* Your goal:
Determine how many lines of the entries contain "temp". Reply with that number alone.

* Provided material:

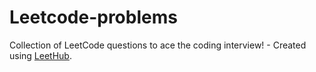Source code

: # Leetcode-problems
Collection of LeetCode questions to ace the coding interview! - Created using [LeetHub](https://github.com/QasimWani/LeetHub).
* * *
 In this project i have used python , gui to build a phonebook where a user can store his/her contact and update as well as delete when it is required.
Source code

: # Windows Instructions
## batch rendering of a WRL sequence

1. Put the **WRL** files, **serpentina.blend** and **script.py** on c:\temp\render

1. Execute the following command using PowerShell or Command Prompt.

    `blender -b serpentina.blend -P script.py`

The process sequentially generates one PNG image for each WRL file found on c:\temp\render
* * *
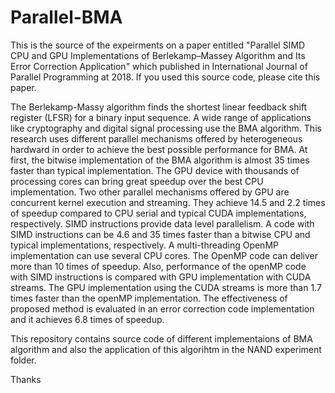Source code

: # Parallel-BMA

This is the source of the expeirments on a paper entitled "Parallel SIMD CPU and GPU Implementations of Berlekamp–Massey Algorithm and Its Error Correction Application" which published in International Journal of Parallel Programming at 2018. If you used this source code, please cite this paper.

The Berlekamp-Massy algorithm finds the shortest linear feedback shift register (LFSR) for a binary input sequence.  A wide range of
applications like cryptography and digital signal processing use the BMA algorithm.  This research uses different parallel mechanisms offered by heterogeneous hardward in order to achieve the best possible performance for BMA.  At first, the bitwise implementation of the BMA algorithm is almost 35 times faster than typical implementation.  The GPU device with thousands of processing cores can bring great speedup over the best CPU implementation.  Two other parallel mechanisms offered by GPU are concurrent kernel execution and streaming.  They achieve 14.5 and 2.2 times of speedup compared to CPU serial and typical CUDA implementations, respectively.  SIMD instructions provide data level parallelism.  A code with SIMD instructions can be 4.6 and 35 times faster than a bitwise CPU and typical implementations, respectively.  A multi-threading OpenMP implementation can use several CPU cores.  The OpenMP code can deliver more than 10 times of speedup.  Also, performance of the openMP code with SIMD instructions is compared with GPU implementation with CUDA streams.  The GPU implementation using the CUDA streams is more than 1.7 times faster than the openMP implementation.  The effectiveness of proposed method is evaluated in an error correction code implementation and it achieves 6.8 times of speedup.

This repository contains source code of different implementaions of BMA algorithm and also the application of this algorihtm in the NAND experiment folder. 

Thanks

* Exercise answer:
2